You can use brown rice too. Soaking time will be increased. You will have to soak it for 5-6 hours at least. Cooking time will also increase. Increase the quantity of milk to 1 ½ litres. Use brown basmati rice for cooking your kheer.
Jaggery can be used instead of regular sugar for healthier option. It also modifies the colour and taste of kheer, giving it an earthy taste. Once your kheer is cooked, switch off the flame and keep it aside for 5-10 minutes. Let the kheer cool down a bit, then add jaggery powder and mix it well. Ensure there are no impurities in your jaggery powder. Never add jaggery while cooking kheer or when it is very hot, as it can split the milk.
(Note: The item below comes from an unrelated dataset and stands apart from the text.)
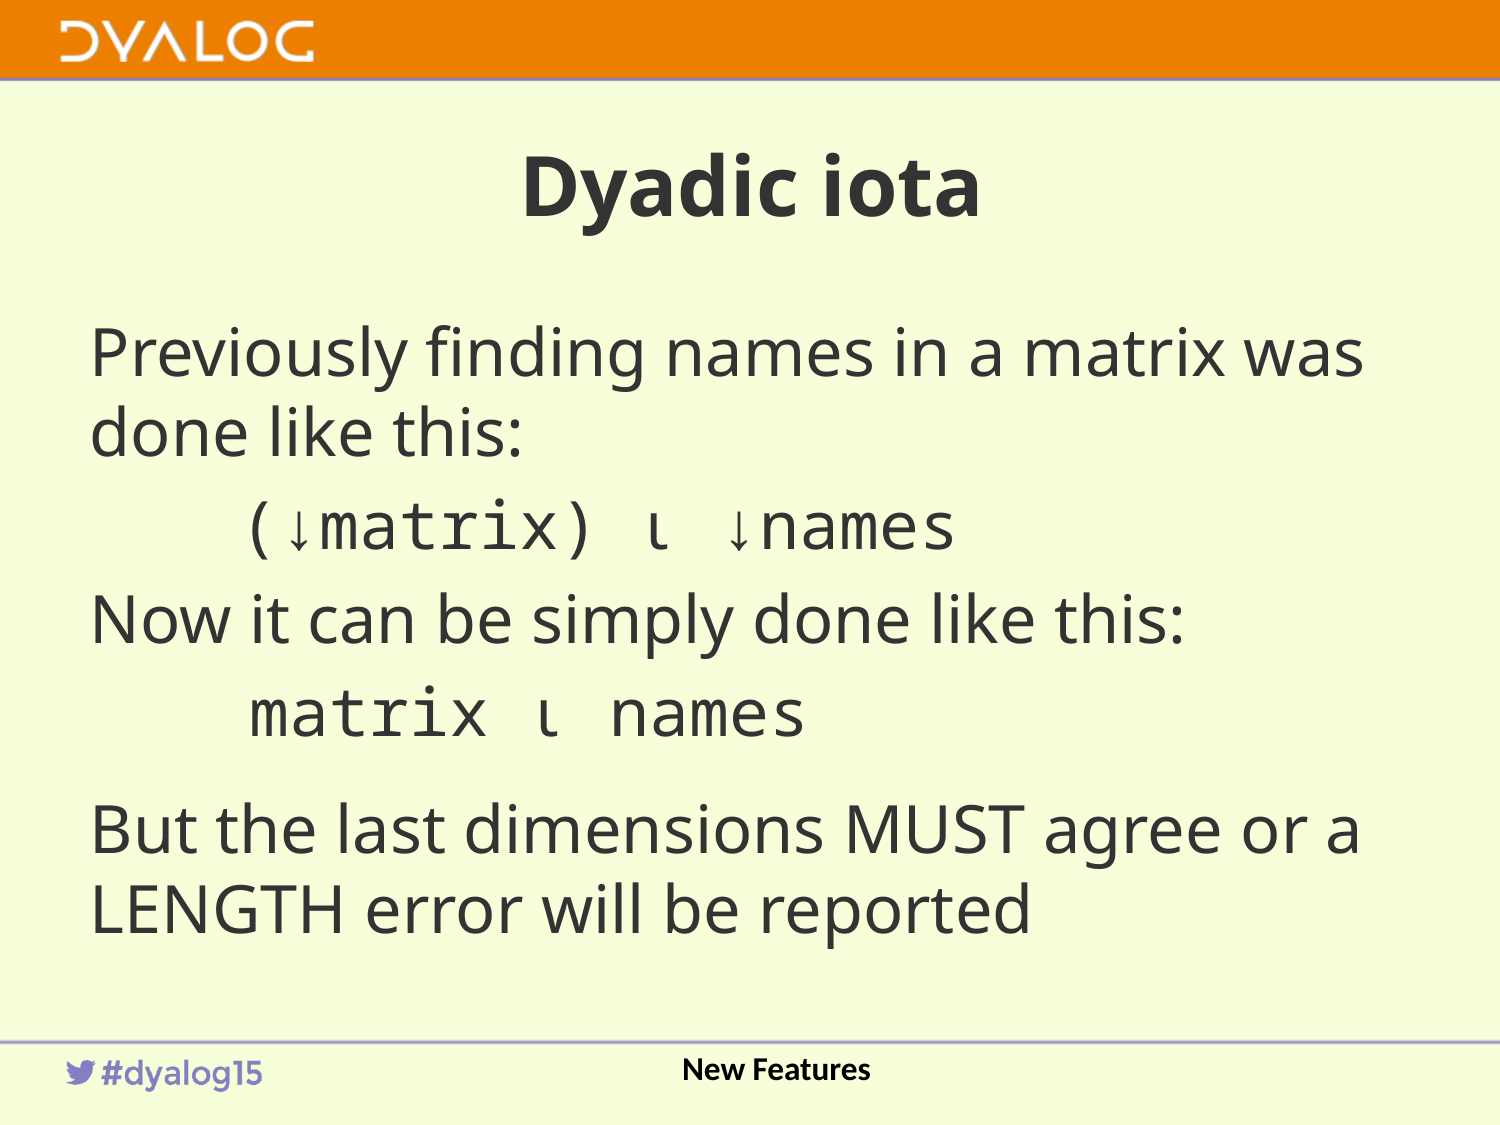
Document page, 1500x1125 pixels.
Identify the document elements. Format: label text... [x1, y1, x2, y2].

You can add rose water or kewra water (screw pine water) to your kheer. It will elevate the aroma of your kheer. Just add a few drops of the essence of your choice once your kheer is cooked and mix it well.
You can also add condensed milk to your kheer to get the extra creamy and rich flavour. Just cook your rice in milk as mentioned in the instructions and add tin of condensed milk to it and mix it. Keep stirring frequently till kheer reaches desired consistency.
For a vegan version, use coconut milk or almond milk and cook as mentioned in the recipe. The taste will be soothing and satisfying.
Custard powder can also be added to your kheer. It will not only increase the smoothness but will also increase the thickness. I have tried it and it tastes yumm. Just add 1 tbsp of custard powder (I tried with vanilla flavoured) in ½ cup of milk at room temperature and once the rice is cooked add slowly to the kheer mixture while stirring continuously. The kheer mixture should not be too hot when adding custard mixture. As custard powder tend to thicken once cool, so stop cooking the kheer when it is not so thick.
Cream is also added sometimes while making kheer. Once kheer is almost cooked add 2 tbsp or more of cream and mix it well. Cook it for 5 minutes and enjoy the velvety texture of your kheer.